Drop the pictures, then extract the listing word for word.

# DATA
════════
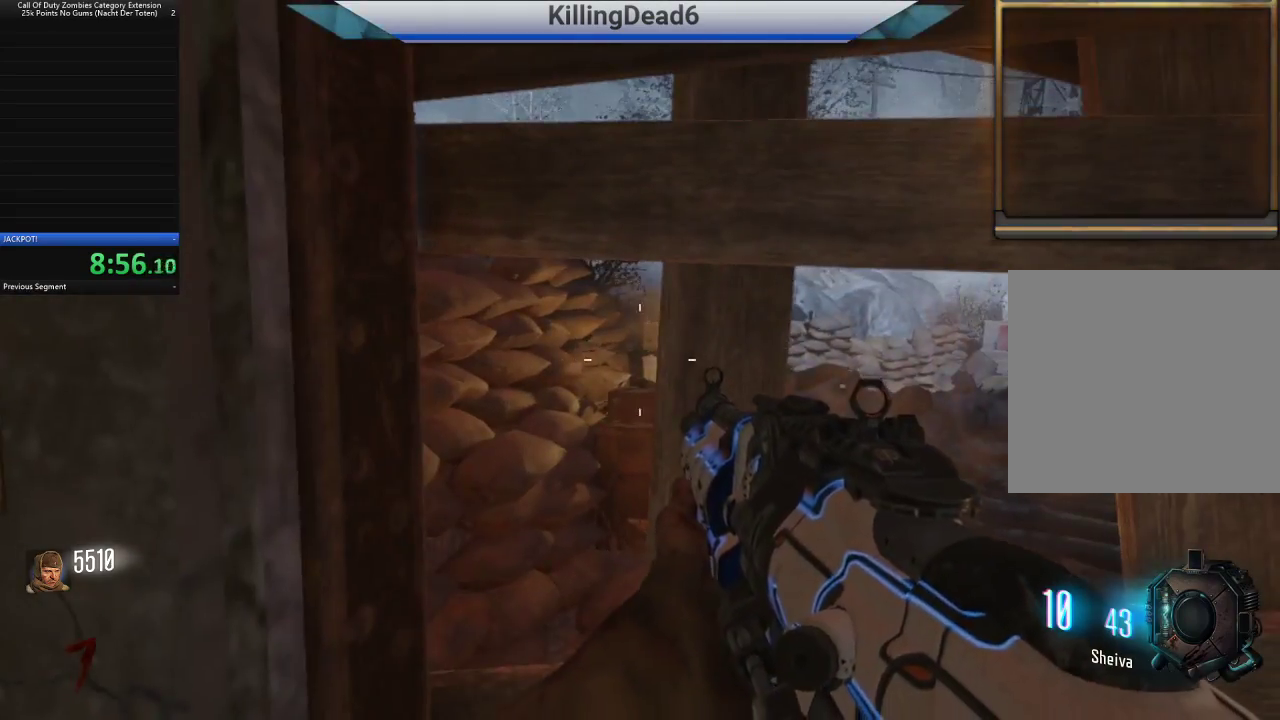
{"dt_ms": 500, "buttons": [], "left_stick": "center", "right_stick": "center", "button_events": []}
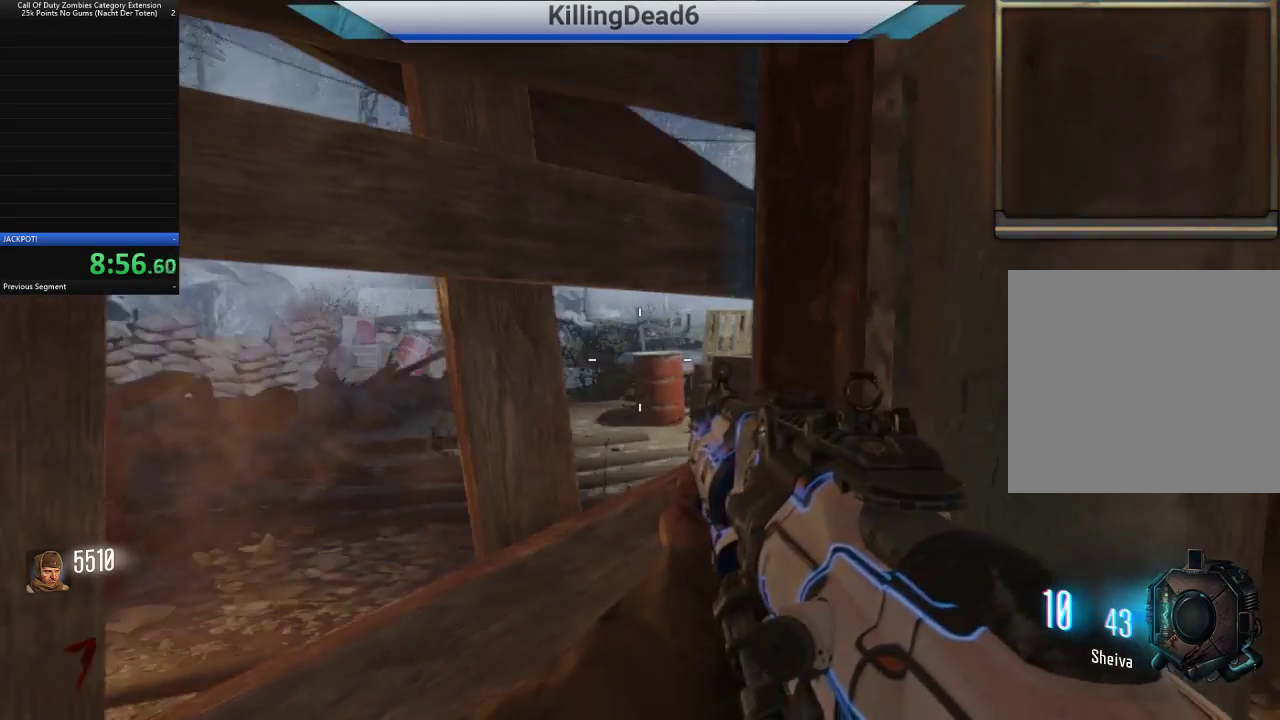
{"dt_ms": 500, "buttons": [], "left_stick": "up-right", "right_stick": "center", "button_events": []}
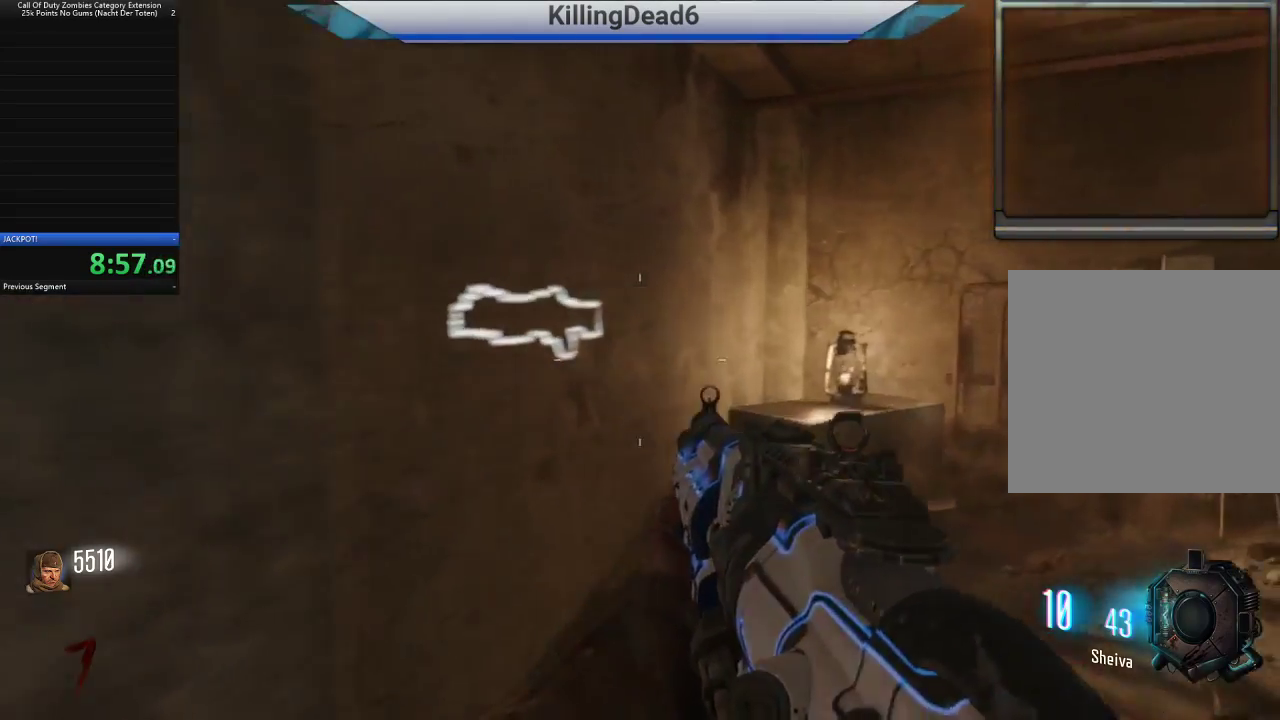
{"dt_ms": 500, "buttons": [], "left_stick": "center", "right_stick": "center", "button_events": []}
════════
# SOLUTION FOR THIS PROBLEM
{"dt_ms": 500, "buttons": [], "left_stick": "center", "right_stick": "center", "button_events": []}
{"dt_ms": 500, "buttons": [], "left_stick": "up-right", "right_stick": "center", "button_events": []}
{"dt_ms": 500, "buttons": [], "left_stick": "center", "right_stick": "center", "button_events": []}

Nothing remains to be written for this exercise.